Jose Canseco has implied Rodriguez took steroids. I have no idea what evidence Canseco has. However, I don't know of a ballplayer who has more credibility than Canseco when pointing the finger:
By the same argument any high school kid in the country could say he was coerced into taking steroids when in reality he was looking for a shortcut to something he could not achieve otherwise.
IOW, if the majority of the league is clean, there's no coercion.
In this case it means that the union leadership counts more than the members, from a practical perspective, in making the privacy vs health decision. Fehr and Orza appear to be heavily in the privacy camp and I have yet to see a player stand up to them.
I think the larger question, for all sports, is how do you get players to really focus on and make decisions on off field issues. The NHL had to have an internal revolt of sorts to get the union on their side, I think the NHL had an all-player meeting or two with their leadership issues, maybe MLB should try that as well. Even as I suggest that I know the rookies and the fringe players will be generally reluctant to say anything and the veteran players will provide the leadership, hopefully they would participate and be thoughtful in their decision making.
If not the players opinion will be Fehr and Orza's opinion.
We'll have to stay tuned to find out.
2) If it were, he would be being "coerced," not by other players using, but by his own sucktitude. (Look at his AAA numbers. He didn't, by the way, hit 12-13 home runs every year in the minors.)
Which is part of the point I've been making all along. Whether most players use or not, there will always be some players who are just below the quality cutoff for what it takes to play in the majors. Those players will always have an incentive to use, because if they don't do something, they won't get to play in the majors. That's true whether or not any other player uses. (And certainly the Shane Monahans of the world aren't competing for jobs with the Jason Giambis.)
Charlie,
Honest question -- how do you know they were on PEDs? Did they discuss it openly in the clubhouse or while traveling to road games? Did users try to restrict talk to themselves but you overheard in the tight quarters of the clubhouse? Did you notice the drugs in their lockers?
In short, would any player generally be able to reliably point out which teammates were users and which were not if he strove for honesty?
MLB isn't a private company. If players want to make millions to work in a public business then what they do to their bodies is our business.
We are paying for this entertainment and we don't want to watch drugged up players and all of the MLB wannabees screw themeselves up for the rest of their lives.
Do you think Jason Giambi's body isn't screwed up from his abuse? Why did he say this? "I was wrong for doing that stuff."
Just because the union wants to cover up illegal activity by it's members doesn't mean the rest of us shouldn't care.
Do you think the family of players that go on steroids are happy about their husbands or sons or other relations are breaking laws and subjecting their bodies to this abuse?

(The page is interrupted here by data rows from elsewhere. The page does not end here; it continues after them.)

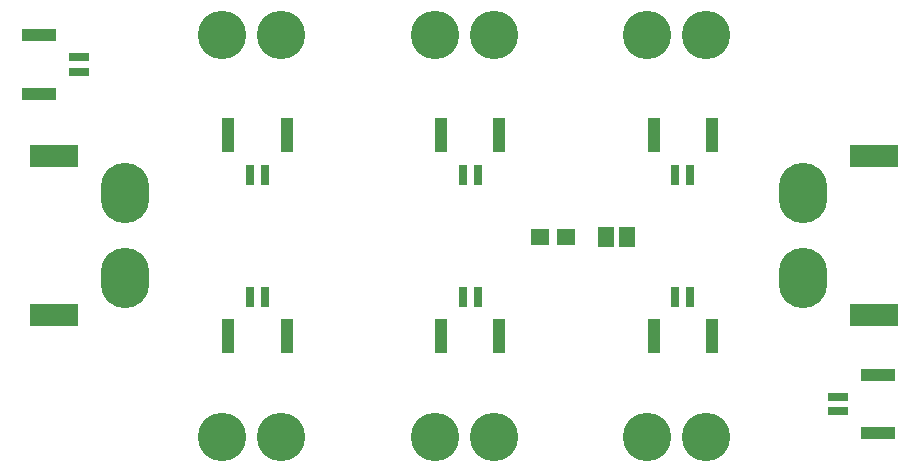
<source format=gts>
G04*
G04 #@! TF.GenerationSoftware,Altium Limited,Altium Designer,20.0.2 (26)*
G04*
G04 Layer_Color=8388736*
%FSLAX25Y25*%
%MOIN*%
G70*
G01*
G75*
%ADD20R,0.06312X0.05800*%
%ADD21R,0.05367X0.06587*%
%ADD22R,0.11417X0.04331*%
%ADD23R,0.07087X0.02756*%
%ADD24R,0.04331X0.11417*%
%ADD25R,0.02756X0.07087*%
%ADD26R,0.16142X0.07284*%
%ADD27O,0.16142X0.20079*%
%ADD28C,0.16142*%
D20*
X438640Y215952D02*
D03*
X447341D02*
D03*
D21*
X460496Y216000D02*
D03*
X467504D02*
D03*
D22*
X271654Y263878D02*
D03*
Y283366D02*
D03*
X551181Y170177D02*
D03*
Y150689D02*
D03*
D23*
X284842Y271161D02*
D03*
Y276083D02*
D03*
X537992Y162894D02*
D03*
Y157972D02*
D03*
D24*
X425098Y183071D02*
D03*
X405610D02*
D03*
X334744Y250000D02*
D03*
X354232D02*
D03*
X495965Y183071D02*
D03*
X476476D02*
D03*
X476476Y250000D02*
D03*
X495965D02*
D03*
X354232Y183071D02*
D03*
X334744D02*
D03*
X405610Y250000D02*
D03*
X425098D02*
D03*
D25*
X417815Y196260D02*
D03*
X412894D02*
D03*
X342028Y236811D02*
D03*
X346949D02*
D03*
X488681Y196260D02*
D03*
X483760D02*
D03*
X483760Y236811D02*
D03*
X488681D02*
D03*
X346949Y196260D02*
D03*
X342028D02*
D03*
X412894Y236811D02*
D03*
X417815D02*
D03*
D26*
X550000Y190000D02*
D03*
Y243150D02*
D03*
X276600D02*
D03*
Y190000D02*
D03*
D27*
X526378Y202402D02*
D03*
Y230748D02*
D03*
X300222D02*
D03*
Y202402D02*
D03*
D28*
X494095Y283465D02*
D03*
X474409D02*
D03*
X423228Y283500D02*
D03*
X403543D02*
D03*
X352362Y283465D02*
D03*
X332677D02*
D03*
X474409Y149606D02*
D03*
X494095D02*
D03*
X403543D02*
D03*
X423228D02*
D03*
X332677D02*
D03*
X352362D02*
D03*
M02*

</source>
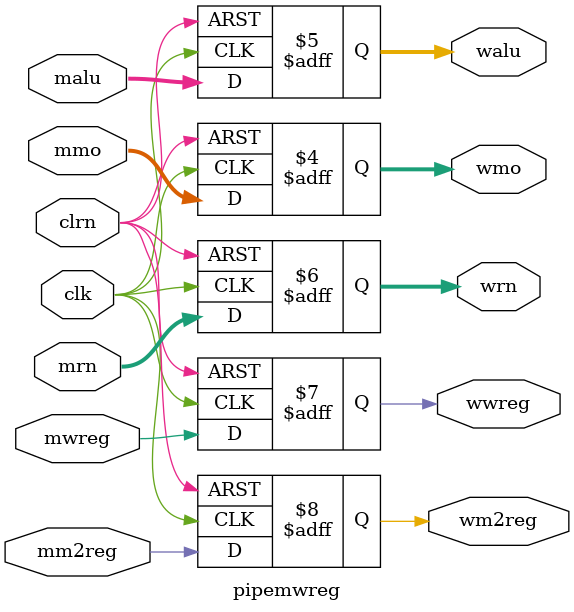
<source format=v>
module pipemwreg(mwreg,mm2reg,mmo,malu,mrn,clk,clrn,wwreg,wm2reg,wmo,walu,wrn);

    input clk,clrn;
	 input [4:0] mrn;
    input [31:0] mmo,malu;
    input mwreg,mm2reg;
    
    output reg [31:0] wmo,walu;
    output reg [4:0] wrn;
    output reg wwreg,wm2reg;
	 initial begin
		wwreg   = 0;
		wm2reg  = 0;
		wmo     = 0;
		walu    = 0;
		wrn     = 0;
		
	 end
    
    always @ (negedge clrn or posedge clk)
		begin
		if(clrn == 0) 
			begin
			wwreg   <= 0;
			wm2reg  <= 0;
			wmo     <= 0;
			walu    <= 0;
			wrn     <= 0;
			end 
		else 
			begin 
			wwreg   <= mwreg ;
			wm2reg  <= mm2reg;
			wmo     <= mmo   ;
			walu    <= malu  ;
			wrn     <= mrn   ;
			end
		end
		
endmodule 
</source>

It's one lawyer sticking up for other lawyers. What a joke.
So don't. Even based on the silly, expansive definitions of "coerced" being thrown around, I'm pretty sure nobody is coercing you to watch.
Your remedy when a business isn't selling a product you like is to stop patronizing that business. Of course, you're free to try to convince the business to change its practices, via economic pressure, bad publicity, etc. But it's not legitimate to expropriate the business and force it to sell a different product.Yes. Do you think it is?Because he got caught? Why did Obama say that he was wrong for smoking marijuana? Why do people issue statements to the public that pander to public hysteria? Gee, I can't guess.
I agree. The rest of us shouldn't care, regardless of what the union wants, because it's none of our business. The rest of us should spend our time caring about more important things, like the fact that politicians think they have the right to make this activity illegal.
I think that's between the families of the players and the players. Do you think the families of players are happy that they're regularly on the road for eight or nine months a year, or perhaps longer for those who play winter ball? Do you think that's your business too?